Haunted houses always seemed particularly creepy to me because of the way they invert the way home ought to feel. In fact, the German word for uncanny is unheimlich, which can be literally translated as un-home-like. Homes should be warm, comfortable, full of memories of family life, and welcoming. A haunted house is uncanny because nothing is quite right. There might be family memories, but they are usually tainted somehow. The comfort has vanished and they are almost universally cold. Their outward features tend to keep people away. This is certainly the case in Sarah Water’s unsettling novel, The Little Stranger.
Our narrator, Dr. Faraday, provides an outsider’s perspective to life in the no-longer-stately home, Hundreds Hall in Warwickshire. Faraday has childhood memories of what life was like at Hundreds Hall when it was in its heyday, so it’s a shock to him how far the mighty have fallen. By 1948, roughly when the novel is set, there is no money for repairs and barely any for the two servants left to tend the Ayres family. The story isn’t all that uncommon after World War II when many of the gentry and aristocratic classes could no longer raise the funds to maintain their ancestral piles. What is unusual is what Faraday hears on his return to Hundreds Hall to tend to the maid. She, we learn, has faked an illness to try and get sent home. The maid finds the house unbearably depressed and not right. Faraday soothes her fears, rationalizing them all away.

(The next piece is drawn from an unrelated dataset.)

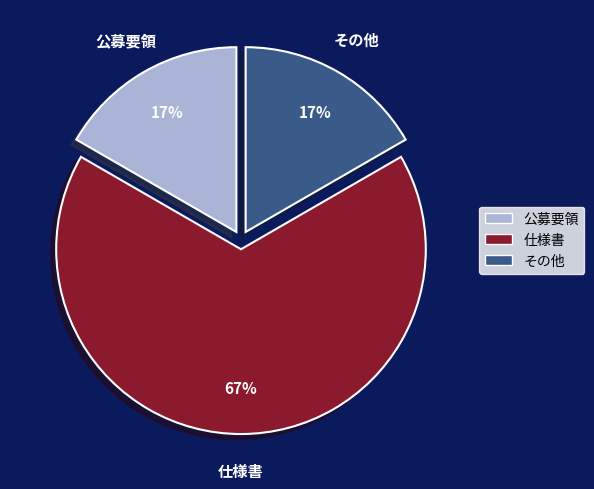

What is the ratio of the value at 公募要領 to the value at その他?

1.0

Faraday makes a habit of rationalizing away the strange things that start to happen at Hundreds Hall. His care of the maid turns out to be the beginning of an odd sort of friendship. Because he’s one of the few visitors the Ayres’ family gets, they begin to confide in him. The only son, a wounded World War II veteran, worries incessantly about how the family can ever make enough money to turn the estate around. The mother grows a bit vaguer as time goes on, though she tries to keep calm and carry on. Faraday becomes closest to Caroline, the daughter of the family, who is blunt yet caring.
As The Little Stranger starts to slowly morph into a horror novel, with inexplicable “pranks” occurring all over the Hall, I started to wonder who was the bigger threat: whatever is playing with the Ayres family…or the good Dr. Faraday himself. The stories Faraday hears about the hauntings are chilling enough. There are fires, strange noises, doors that lock and can’t be opened, and more. But Dr. Faraday is always there to try and explain things away. He tells the former soldier with PTSD, the aged widow, and Caroline that they’re tired, under pressure. When he talks over his “cases” with his colleagues, Faraday ends up wondering whether some form of hysteria is to blame. The members of the Ayres family just want someone to believe them. Faraday wants to cure them and, perhaps, become master of Hundreds Hall himself. In the end, I was more upset by Faraday than any potential supernatural presence.

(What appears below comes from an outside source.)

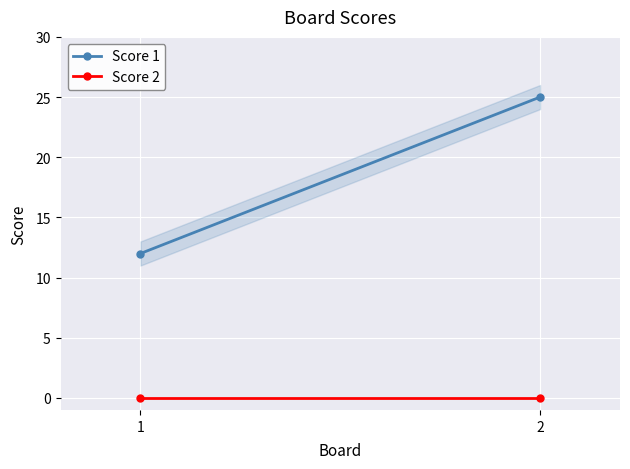

What is the difference between the maximum and minimum values in the Score 1 series?

13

The Little Stranger is more than a little strange itself. It lured me in with the promise of a haunted house. While it delivered and I got the Halloween reading experience I was hoping for with The House of the Seven Gables, I was left with a lot of questions about who the real villain was, what really happened to the Ayreses when Faraday wasn’t around the witness the weird behavior at the Hall, how people who may have mental illnesses should be diagnosed and treated, and who among the characters could be believed. I think The Little Stranger would be a terrific book for a book group because there are so many ways it could be interpreted, all depending on who one decides to trust. A book group could have hours of fun debating just what the hell it all meant.